Equal pay day: dal 15 novembre le donne lavorano gratis
Sabato scorso è stato l’equal pay day. Da quel giorno le donne hanno iniziato a “lavorare gratis” fino a fine anno per effetto del divario salariale di genere.
Secondo il Rendiconto di genere 2024 pubblicato dall’INPS, in Italia la differenza media di retribuzione fra i salari femminili e quelli maschili è del 20% a favore di questi ultimi. Questo vuol dire che per lo stesso ruolo un uomo viene pagato 1200 euro e una donna solo 1000 euro, con il genere come unica causa di questa differenza. Questo gap è particolarmente elevato anche rispetto alla media europea, che è del 12% circa.
Per porre l’attenzione su questa grave discriminazione si è iniziato a “celebrare” l’equal pay day, che quest’anno è caduto il 15 novembre. Da quel giorno infatti è come se le donne lavorassero gratis fino al 31 dicembre poiché il loro salario annuale è, come visto, inferiore a quello degli uomini. Se il gap dovesse aumentare, l’equal pay day verrà anticipato. Tale divario raggiunge picchi davvero allarmanti in settori come quello immobiliare e quello scientifico, dove i lavoratori percepiscono in media il 39,9% e il 35,1% in più delle lavoratrici.
Come sottolinea anche il Sole24Ore, il divario è elevatissimo soprattutto nel mondo accademico e nella retribuzione delle persone laureate. “Il rendimento del titolo di studio in termini di salario è dunque diverso per uomini e donne, soprattutto se si tratta di laureati”, fa notare il quotidiano. “Inoltre dai dati emerge che le retribuzioni annue crescono all’aumentare dell’età del lavoratore, in misura maggiore per i dipendenti uomini, che possiamo leggere come un segnale del fatto che le donne hanno avuto meno aumenti nel corso della loro carriera. Rispetto alla retribuzione degli under 29, quella degli over 50 tra gli uomini è superiore del 65,5%, differenza che si ferma al 38,6% tra le donne”.
Secondo il periodico The Wom, che si occupa di tematiche di genere, “le cause di questa disparità sono molteplici e interconnesse. La maggiore presenza femminile nei lavori part-time, spesso scelta obbligata per conciliare casa e figli, contribuisce ad ampliare la forbice. Anche la segregazione professionale incide: meno donne accedono a ruoli tecnico-scientifici o posizioni dirigenziali, notoriamente più remunerati. A questo si aggiungono ostacoli culturali e strutturali che rallentano la progressione di carriera e la partecipazione paritaria al mercato del lavoro”.

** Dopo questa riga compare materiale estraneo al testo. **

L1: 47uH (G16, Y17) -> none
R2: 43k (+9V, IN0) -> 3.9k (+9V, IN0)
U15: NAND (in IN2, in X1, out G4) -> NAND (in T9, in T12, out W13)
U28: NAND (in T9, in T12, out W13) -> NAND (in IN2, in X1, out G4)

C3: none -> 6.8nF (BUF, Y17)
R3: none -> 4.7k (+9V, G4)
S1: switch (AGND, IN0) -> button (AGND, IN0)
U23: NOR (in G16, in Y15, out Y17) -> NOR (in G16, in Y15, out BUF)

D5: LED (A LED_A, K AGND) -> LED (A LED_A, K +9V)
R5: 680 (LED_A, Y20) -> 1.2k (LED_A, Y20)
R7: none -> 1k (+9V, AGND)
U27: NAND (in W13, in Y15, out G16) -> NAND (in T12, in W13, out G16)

Anche la CIGL è intervenuta sul tema il giorno dell’equal pay day, individuando tre priorità per colmare il divario salariale di genere: sollecitare lo Stato a recepire rapidamente la Direttiva europea sulla trasparenza salariale, che contrasta il divario retributivo di genere; coinvolgere i padri nel lavoro di cura, ad esempio attraverso congedi di paternità paritari e obbligatori; dare forza al sindacato per contrattare misure che favoriscano la parità di genere e retributiva nelle aziende.